Sarlóspuszta

DIE GESCHICHTE VON SARLÓSPUSZTA

Wie die Betyaren erzählen...

Im Jahre 1710, während einer der Feldzüge der Kuruzen, lagerte hier der Fürst Ferenc Rákóczi der Zweite. Hier traf er die schöne Sára Sarló, in die er sich sofort verliebte.
Als Liebesnest ließ er dem Mädchen das Herrenhaus bauen und gab dem Haus den Namen " die Puszta von Sára Sarló" . (Puszta=Pußta)
Während des Exils des Fürsten in der Türkei bot Sarlóspuszta den Betyaren und den fliehenden Freiheitskämpfern eine Zuflucht, wo sie sowohl auf Versorgung als auch auf Schutz rechnen konnten.

Wie die Historiker erklären
Tatárszentgyörgy: ist eine der ältesten Ortschaften im Komitat Süd-Pest. Ihre ältesten Funde sind mit der Bronzezeit verbunden. Die Ortschaft wurde zum ersten Mal 1507 urkundlich erwähnt. Im Fünfzehnjährigen Krieg entvölkerte sich das Dorf. Bis zum Ende des XVIII. Jahrhunderts wurde das Dorf allmählich besiedelt.

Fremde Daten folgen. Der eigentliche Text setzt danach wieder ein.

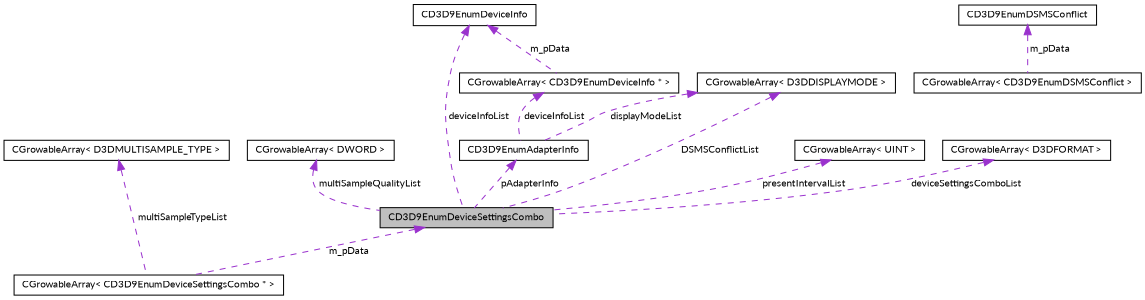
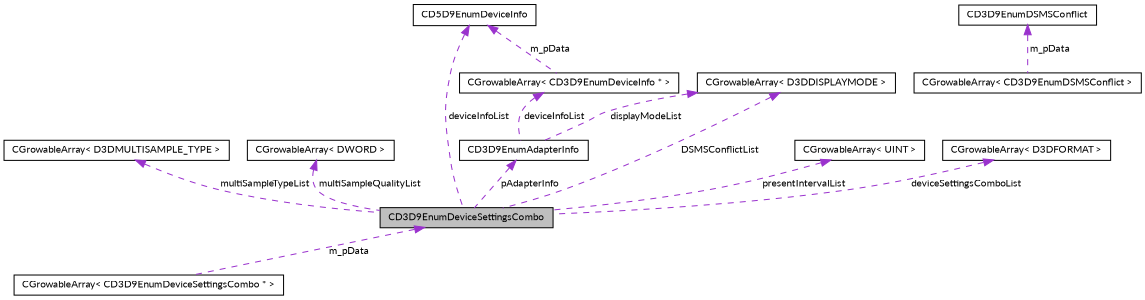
  digraph {
    fontname=Lato
    rankdir=TB
    node [color=black fillcolor=white fontname=Lato fontsize=10 shape=record style=filled]
    edge [color=darkorchid3 dir=back fontname=Lato fontsize=10 labelfontname=Helvetica labelfontsize=10 style=dashed]
    n1 [fillcolor=grey75 fontcolor=black height=0.2 label=CD3D9EnumDeviceSettingsCombo width=0.4]
    n2 [height=0.2 label="CGrowableArray\< CD3D9EnumDeviceSettingsCombo * \>" width=0.4]
    n3 [height=0.2 label="CGrowableArray\< CD3D9EnumDSMSConflict \>" width=0.4]
    n4 [height=0.2 label=CD3D9EnumDSMSConflict width=0.4]
    n5 [height=0.2 label="CGrowableArray\< DWORD \>" width=0.4]
    n6 [height=0.2 label="CGrowableArray\< D3DMULTISAMPLE_TYPE \>" width=0.4]
-   n7 [height=0.2 label=CD3D9EnumDeviceInfo width=0.4]
+   n7 [height=0.2 label=CD5D9EnumDeviceInfo width=0.4]
    n8 [height=0.2 label="CGrowableArray\< CD3D9EnumDeviceInfo * \>" width=0.4]
    n9 [height=0.2 label=CD3D9EnumAdapterInfo width=0.4]
    n10 [height=0.2 label="CGrowableArray\< D3DDISPLAYMODE \>" width=0.4]
    n11 [height=0.2 label="CGrowableArray\< UINT \>" width=0.4]
    n12 [height=0.2 label="CGrowableArray\< D3DFORMAT \>" width=0.4]
    n1 -> n2 [label=" m_pData"]
    n4 -> n3 [label=" m_pData"]
    n5 -> n1 [label=" multiSampleQualityList"]
-   n6 -> n2 [label=" multiSampleTypeList"]
+   n6 -> n1 [label=" multiSampleTypeList"]
    n7 -> n1 [label=" deviceInfoList"]
    n7 -> n8 [label=" m_pData"]
    n8 -> n9 [label=" deviceInfoList"]
    n9 -> n1 [label=" pAdapterInfo"]
    n10 -> n1 [label=" DSMSConflictList"]
    n10 -> n9 [label=" displayModeList"]
    n11 -> n1 [label=" presentIntervalList"]
    n12 -> n1 [label=" deviceSettingsComboList"]
  }
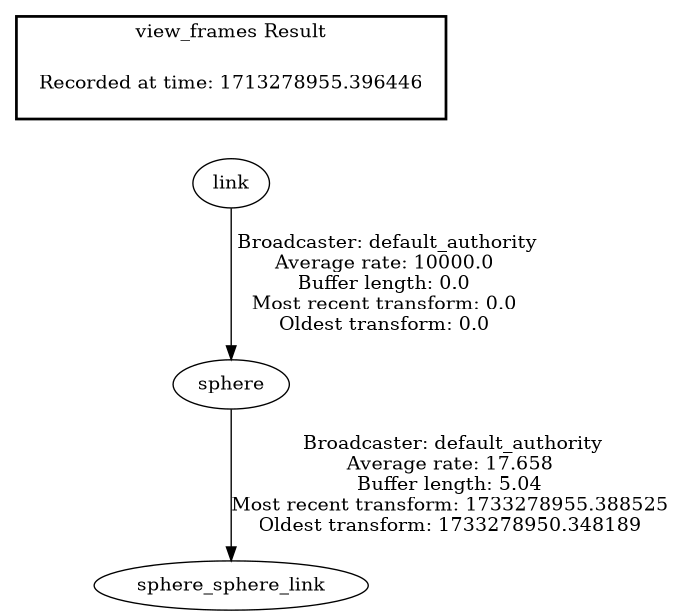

DIE NATURSCHÄTZE VON SARLÓSPUSZTA

Sarlóspuszta befindet sich auf einem der großen Gebiete Ungarns, auf der Tiefebene, näher bestimmt auf dem Donau-Theiß- Zwischenstromland.Verwaltungsmäßig gehört dieses Gebiet zu dem Komitat Pest, und wegen seines Klimas, seiner Hydrographie und seiner Flora und Fauna gilt es als Zuständigkeitsbereich des Nationalparks Kiskunság.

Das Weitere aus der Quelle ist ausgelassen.